Edit

Share via


Istio service mesh add-on egress gateway troubleshooting

This article discusses how to troubleshoot egress gateway issues on the Istio service mesh add-on for Azure Kubernetes Service (AKS).

Overview

The Istio add-on egress gateway is an Envoy-based proxy that can be used to route outbound traffic from applications in the mesh. The Istio egress gateway is a ClusterIP type service and thus isn't exposed externally.

The Istio add-on egress gateway takes a hard dependency on the Static Egress Gateway feature. You must enable the Static Egress Gateway feature on your cluster before enabling an Istio add-on egress gateway.

You can create multiple Istio add-on egress gateways across different namespaces with a Deployment or Service name of your choice, with a max of 500 egress gateways per cluster.

Before troubleshooting

Before proceeding, take the following actions:

  • Install Azure CLI aks-preview version 14.0.0b2 or later to enable an Istio add-on egress gateway.
  • Enable the Static Egress Gateway feature on your cluster, create an agent pool of mode gateway, and configure a StaticGatewayConfiguration custom resource.

Networking and firewall errors troubleshooting

Step 1: Make sure no firewall or outbound traffic rules block egress traffic

If you use Azure Firewall, Network Security Group (NSG) rules, or other outbound traffic restrictions, ensure that the IP ranges from the egressIpPrefix for the Istio add-on egress gateway StaticGatewayConfigurations are allowlisted for egress communication.

Step 2: Verify cluster Container Networking Interface (CNI) plugin

Because Static Egress Gateway is currently not supported on Azure CNI Pod Subnet clusters, the Istio add-on egress gateway can't be used on Azure CNI Pod Subnet clusters either.

Egress gateway provisioning issues troubleshooting

Step 1: Verify that the Istio egress gateway deployment and service are provisioned

Each Istio egress gateway should have a respective deployment and service provisioned. Verify that the Istio egress gateway deployment and service are provisioned by running the following commands:

kubectl get deployment $ISTIO_EGRESS_DEPLOYMENT_NAME -n $ISTIO_EGRESS_NAMESPACE
kubectl get service $ISTIO_EGRESS_NAME -n $ISTIO_EGRESS_NAMESPACE

The name of the deployment is in this format: <istio-egress-gateway-name>-<asm-revision>. For example, if the name of the egress gateway is aks-istio-egressgateway and the Istio add-on revision is asm-1-24, the name of the deployment is aks-istio-egressgateway-asm-1-24.

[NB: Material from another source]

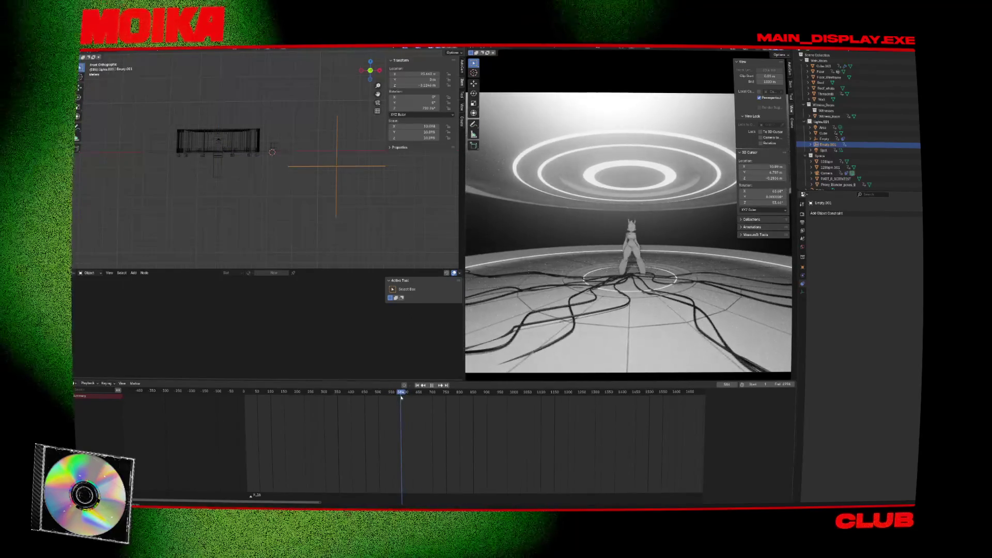
key(r)
key(r)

You should see a service of type ClusterIP for the Istio egress gateway with a service VIP assigned. The name of the service is the same as the name of the Istio egress gateway, without any revision appended, such as aks-istio-egressgateway.

Step 2: Make sure admission controllers don't block Istio egress provisioning

Ensure that self-managed mutating and validating webhooks don't block provisioning of the Istio egress gateway resources. Because the Istio egress gateway can be deployed in user-managed namespaces, AKS admissions enforcer can't prevent custom admission controllers from affecting Istio egress gateway resources.

Step 3: Verify that the Istio add-on egress gateway name is valid

Istio egress gateway names must:

  • Be 63 characters or fewer in length.
  • Only contain lowercase alphanumeric characters, ., and -.
  • Start and end with a lowercase alphanumerical character.
  • Be valid Domain Name System (DNS) names.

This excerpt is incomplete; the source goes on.